Introduction; 1. Measuring up; 2. The sounds of Classical Latin; 3. Classical prosody and the dactylic hexameter; 4. The elegiac couplet; 5. Iambics; 6. Aeolic verse; 7. The sounds of Medieval Latin; 8. Medieval hexameters; 9. Other quantitative metres; 10. Medieval vowels and rhythmical verse; 11. Medieval rhythms I; 12. Medieval rhythms II; 13. Early Modern pronunciation; 14. Renaissance verse I; 15. Renaissance verse II; Postscript: the seventeenth and eighteenth centuries; Glossary of terms; Appendices (Further Study; Hints for Singers; Ennius; A Poem in the Goliardic Measure cum auctoritate; Two late sung poems).

Notes

1. Sandro Boldrini, Fondamenti di prosodia e metrica Latina (Rome: Carocci, 2004). D.S. Raven, Latin Metre (London: Faber & Faber, 1965). Friedrich Crusius, Römische Metrik: Ein Einführung, 8th ed. (Munich: Huber, 1967). James W. Halporn, Martin Ostwald, and Thomas G. Rosenmeyer, The Meters of Greek and Latin Poetry, revised ed. Normal, OK: University of Oklahoma Press, 1980. The sections on classical meters in M.L. Gasparov, A History of European Versification, trans. G.S. Smith and Marina Taralinskaja, ed. G.S. Smith and Leofranc Holford-Strevens (Oxford: Oxford University Press, 1996) are fresh and well worth reading.

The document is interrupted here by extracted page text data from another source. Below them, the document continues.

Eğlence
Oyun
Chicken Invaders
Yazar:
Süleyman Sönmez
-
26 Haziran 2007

2. Practical, discursive guides on how to compose Latin verse do exist. David J. Califf’s A Guide to Latin Meter and Verse Composition (London: Anthem Press 2002) is a workbook, and he justly praises the classic work of S.E. Winbolt, Latin Hexameter Verse (London: Methuen, 1903).

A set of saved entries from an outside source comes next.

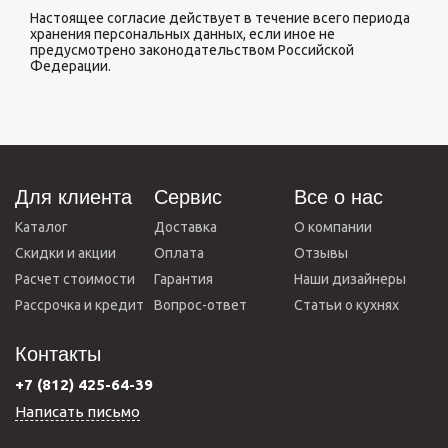
Настоящее согласие действует в течение всего периода
хранения персональных данных, если иное не
предусмотрено законодательством Российской
Федерации.
Для клиента
Сервис
Все о нас
Каталог
Доставка
О компании
Скидки и акции
Оплата
Отзывы
Расчет стоимости
Гарантия
Наши дизайнеры
Рассрочка и кредит
Вопрос-ответ
Статьи о кухнях
Контакты
+7 (812) 425-64-39
Написать письмо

3. G.B. Nussbaum, Vergil’s meter: A Practical Guide for Reading Latin Hexameter Poetry (London: Bristol Classical Press, 1986), is entirely unsatisfactory, e.g. in its recommendation to stress the ictus.

4. Andrew L. Sihler, New Comparative Grammar of Greek and Latin (Oxford: Oxford University Press, 1995). W. Sidney Allen, Vox Latina: A Guide to the Pronunciation of Classical Latin (Cambridge: Cambridge University Press, 1965).

5. Allen, Vox Latina 78-82.

6. See A.C. Rigg, “Orthography and Pronunciation,” in F.A.C. Mantello and A.G. Rigg, Medieval Latin: An Introduction and Bibliographic Guide (Washington, DC: The Catholic University of America, 1996), 79-82, with further references.

7. For a good discussion of how to teach oral reading of hexameters, see Andrew S. Becker, “Non oculis sed auribus: The Ancient Schoolroom and Learning to Hear the Latin Hexameter,” Classical Journal 99 (2004) 313-322.